Parents, schools must handle children’s issues sensitively
Dr Bhushan Shukla said, “Whenever such incidents happen, parents and teachers overreact to the point where the other children get scared. Hyper-vigilance and immediate overreactions from parents often increases the negative impact these incidents have on children.”
PUNE: When incidents like abuse or even corporal punishment happen in a school, it doesn’t just affect the victim but also other children. For instance, after the murder of a 7-year-old at Ryan International School, Gurgaon, there were reports of his classmates being scared of going back to school, and the panicked parents too were agitated.
Hyper-vigilance from parents creates negative impact
Speaking about the need for this issue to be handled in a sensitive manner, city-based child psychiatrist Dr Bhushan Shukla said, “Whenever such incidents happen, parents and teachers overreact to the point where the other children get scared. Hyper-vigilance and immediate overreactions from parents often increases the negative impact these incidents have on children.”
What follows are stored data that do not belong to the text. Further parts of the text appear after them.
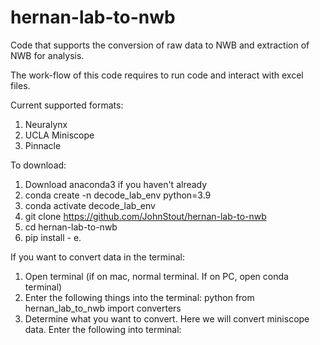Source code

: # hernan-lab-to-nwb

Code that supports the conversion of raw data to NWB and extraction of NWB for analysis.

The work-flow of this code requires to run code and interact with excel files.

Current supported formats: 
1) Neuralynx
2) UCLA Miniscope
3) Pinnacle

To download:
1) Download anaconda3 if you haven't already
2) conda create -n decode_lab_env python=3.9
3) conda activate decode_lab_env
4) git clone https://github.com/JohnStout/hernan-lab-to-nwb 
5) cd hernan-lab-to-nwb
6) pip install - e.

If you want to convert data in the terminal:
1) Open terminal (if on mac, normal terminal. If on PC, open conda terminal)
2) Enter the following things into the terminal:
        python
        from hernan_lab_to_nwb import converters
3) Determine what you want to convert. Here we will convert miniscope data. Enter the following into terminal:



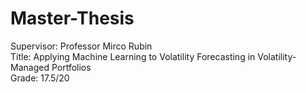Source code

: # Master-Thesis
Supervisor: Professor Mirco Rubin <br>
Title: Applying Machine Learning to Volatility Forecasting in Volatility-Managed Portfolios <br>
Grade: 17.5/20
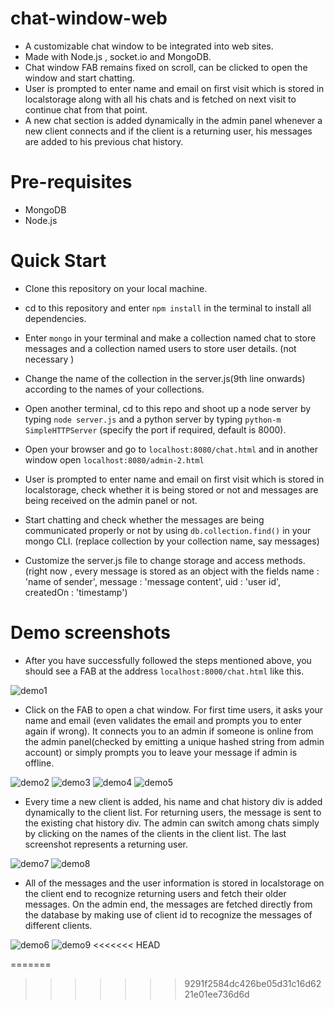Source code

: # chat-window-web
- A customizable chat window to be integrated into web sites.
- Made with Node.js , socket.io and MongoDB.
- Chat window FAB remains fixed on scroll, can be clicked to open the window and start chatting.
- User is prompted to enter name and email on first visit which is stored in localstorage along with all his chats and is fetched on next visit to continue chat from that point.
- A new chat section is added dynamically in the admin panel whenever a new client connects and if the client is a returning user, his messages are added to his previous chat history.

# Pre-requisites
- MongoDB
- Node.js

# Quick Start
- Clone this repository on your local machine.

- cd to this repository and enter <code>npm install</code> in the terminal to install all dependencies.

- Enter <code>mongo</code> in your terminal and make a collection named chat to store messages and a collection named users to store user details. (not necessary )

- Change the name of the collection in the server.js(9th line onwards) according to the names of your collections.

- Open another terminal, cd to this repo and shoot up a node server by typing <code>node server.js</code> and a python server by typing <code>python-m SimpleHTTPServer</code> (specify the port if required, default is 8000). 

- Open your browser and go to <code>localhost:8080/chat.html</code> and in another window open <code>localhost:8080/admin-2.html</code>

- User is prompted to enter name and email on first visit which is stored in localstorage, check whether it is being stored or not and messages are being received on the admin panel or not.

- Start chatting and check whether the messages are being communicated properly or not by using <code>db.collection.find()</code> in your mongo  CLI. (replace collection by your collection name, say messages)

- Customize the server.js file to change storage and access methods. (right now , every message is stored as an object with the fields name : 'name of sender', message : 'message content', uid : 'user id', createdOn : 'timestamp')

# Demo screenshots
- After you have successfully followed the steps mentioned above, you should see a FAB at the address <code>localhost:8000/chat.html</code> like this.


![demo1](https://cloud.githubusercontent.com/assets/15071438/16568206/04f2beee-4245-11e6-990b-e600d93e62ab.png)



- Click on the FAB to open a chat window. For first time users, it asks your name and email (even validates the email and prompts you to enter again if wrong).
It connects you to an admin if someone is online from the admin panel(checked by emitting a unique hashed string from admin account) or simply prompts you to leave your message if admin is offline.



![demo2](https://cloud.githubusercontent.com/assets/15071438/16568207/04f7e8b0-4245-11e6-83db-ab421ee858fd.png)
![demo3](https://cloud.githubusercontent.com/assets/15071438/16568208/04f8d806-4245-11e6-966d-67b146a7c4cd.png)
![demo4](https://cloud.githubusercontent.com/assets/15071438/16568209/04fd9d78-4245-11e6-86c9-20b5dc7bfcf0.png)
![demo5](https://cloud.githubusercontent.com/assets/15071438/16568211/05060ff8-4245-11e6-93fc-80b659432454.png)


- Every time a new client is added, his name and chat history div is added dynamically to the client list. For returning users, the message is sent to the existing chat history div. The admin can switch among chats simply by clicking on the names of the clients in the client list.
The last screenshot represents a returning user.


![demo7](https://cloud.githubusercontent.com/assets/15071438/16568212/05260574-4245-11e6-8bf0-056ef653c969.png)
![demo8](https://cloud.githubusercontent.com/assets/15071438/16568213/052dee4c-4245-11e6-9b4a-5fc62efec05b.png)


- All of the messages and the user information is stored in localstorage on the client end to recognize returning users and fetch their older messages. On the admin end, the messages are fetched directly from the database by making use of client id to recognize the messages of different clients.


![demo6](https://cloud.githubusercontent.com/assets/15071438/16568210/0505665c-4245-11e6-9c8e-b141d0cfb4e1.png)
![demo9](https://cloud.githubusercontent.com/assets/15071438/16568214/0538c3d0-4245-11e6-8515-fdbfcea5aa36.png)
<<<<<<< HEAD

=======
>>>>>>> 9291f2584dc426be05d31c16d6221e01ee736d6d
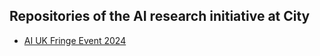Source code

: ## Repositories of the AI research initiative at City 

- [AI UK Fringe Event 2024](https://github.com/city-articifial-intelligence/ai-uk-fringe-event-2024)

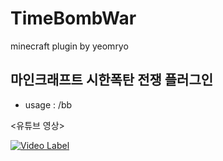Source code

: # TimeBombWar
minecraft plugin by yeomryo

## 마인크래프트 시한폭탄 전쟁 플러그인

 - usage : /bb

<유튜브 영상>

[![Video Label](http://img.youtube.com/vi/XJg_sJhGyRU/0.jpg)](https://www.youtube.com/watch?v=XJg_sJhGyRU)
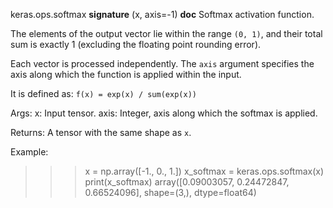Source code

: keras.ops.softmax
__signature__
(x, axis=-1)
__doc__
Softmax activation function.

The elements of the output vector lie within the range `(0, 1)`, and their
total sum is exactly 1 (excluding the floating point rounding error).

Each vector is processed independently. The `axis` argument specifies the
axis along which the function is applied within the input.

It is defined as:
`f(x) = exp(x) / sum(exp(x))`

Args:
    x: Input tensor.
    axis: Integer, axis along which the softmax is applied.

Returns:
    A tensor with the same shape as `x`.

Example:

>>> x = np.array([-1., 0., 1.])
>>> x_softmax = keras.ops.softmax(x)
>>> print(x_softmax)
array([0.09003057, 0.24472847, 0.66524096], shape=(3,), dtype=float64)
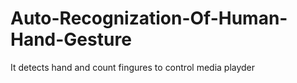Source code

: # Auto-Recognization-Of-Human-Hand-Gesture
It detects hand and count fingures to control media playder
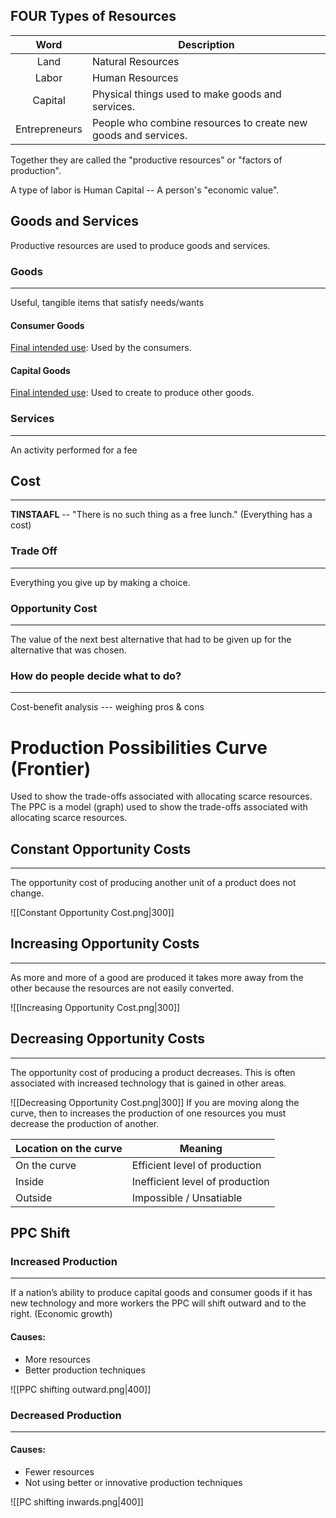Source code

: ## FOUR Types of Resources
| Word | Description |
| :--: | ---- |
| Land | Natural Resources |
| Labor | Human Resources |
| Capital | Physical things used to make goods and services. |
| Entrepreneurs | People who combine resources to create new goods and services. |
Together they are called the "productive resources" or "factors of production".

A type of labor is Human Capital -- A person's "economic value".

## Goods and Services
Productive resources are used to produce goods and services.

### Goods
----
Useful, tangible items that satisfy needs/wants
#### Consumer Goods
<u>Final intended use</u>: Used by the consumers.

#### Capital Goods
<u>Final intended use</u>: Used to create to produce other goods.

### Services
----
An activity performed for a fee

## Cost
---
**TINSTAAFL** -- "There is no such thing as a free lunch."
(Everything has a cost)

### Trade Off
---
Everything you give up by making a choice.

### Opportunity Cost
---
The value of the next best alternative that had to be given up for the alternative that was chosen.

### How do people decide what to do?
---
Cost-benefit analysis --- weighing pros & cons

# Production Possibilities Curve (Frontier)
Used to show the trade-offs associated with allocating scarce resources.
The PPC is a model (graph) used to show the trade-offs  associated with allocating scarce resources.

## **Constant Opportunity Costs**
---
The opportunity cost of producing another unit of a product does not change.

![[Constant Opportunity Cost.png|300]]
## Increasing Opportunity Costs
---
As more and more of a good are produced it takes more away from the other because the resources are not easily converted.

![[Increasing Opportunity Cost.png|300]]
## Decreasing Opportunity Costs
---
The opportunity cost of producing a product decreases. This is often associated with increased technology that is gained in other areas.

![[Decreasing Opportunity Cost.png|300]]
If you are moving along the curve, then to increases the production of one resources you must decrease the production of another.

| Location on the curve | Meaning |
| ---- | ---- |
| On the curve | Efficient level of production |
| Inside  | Inefficient level of production |
| Outside | Impossible / Unsatiable  |
## PPC Shift
### Increased Production
---
If a nation’s ability to produce capital goods and consumer goods if it has new technology and more workers the PPC will shift outward and to the right. (Economic growth) 
#### Causes:
- More resources
- Better production techniques

![[PPC shifting outward.png|400]]

### Decreased Production
---
#### Causes:
- Fewer resources
- Not using better or innovative production techniques

![[PC shifting inwards.png|400]]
Dr Usha Kakade, President, USK foundation, which works with more than 1,000 government and private schools in the city through its initiative ‘Good Touch, Bad Touch’, said, “It’s true that classmates are also affected when they realise something wrong has happened to their friend. We need to talk to them sensitively and reassure them.”
Awareness and education
Kakde said, “In our initiative ‘Good Touch, Bad Touch’, we not only make students aware about the ‘good’ and ‘bad touch’ but also guide them to share any untoward incident or bad touch to their parents, helping prevent further complications. The foundation organises small acts, role play, audio-visuals to guide students. We also teach students to say NO to anybody who is indulging in unwanted touch. Working with schools, we have also taken forward some of the issues and complains shared by students.”
The experts also emphasised that parents need to communicate with children to ensure that they speak out about any uncomfortable issue, and also look for signs through behavioural changes. “Parents should give time to their children and listen to their day-to-day experiences, activities and everything that they feel like a friend. Instead of immediately reacting to everything, parents should quietly observe and listen carefully to monitor their children’s behaviour. Only then would be the child openly speak about everything to his mother or father,” Kakde added.
Handling the issue in a sensitive manner
“Parents and schools need to use their common sense. Parents should realise that these issues are not something to gossip about. It’s about safety of their children. So discussing these things again and again in front of children is an absolute ‘no’. If the parents want children to go to school, they have to go as regular students. So parents need to stop jumping every time something like this happens and if they are interested in their children’s welfare, they need to get actively involved in safety at school. That is the only way to protect children,” Shukla said.
Kakde also added that there is a need to train parents on how to deal with their children on such issues, as well as conduct regular workshops for those people coming in contact with the students.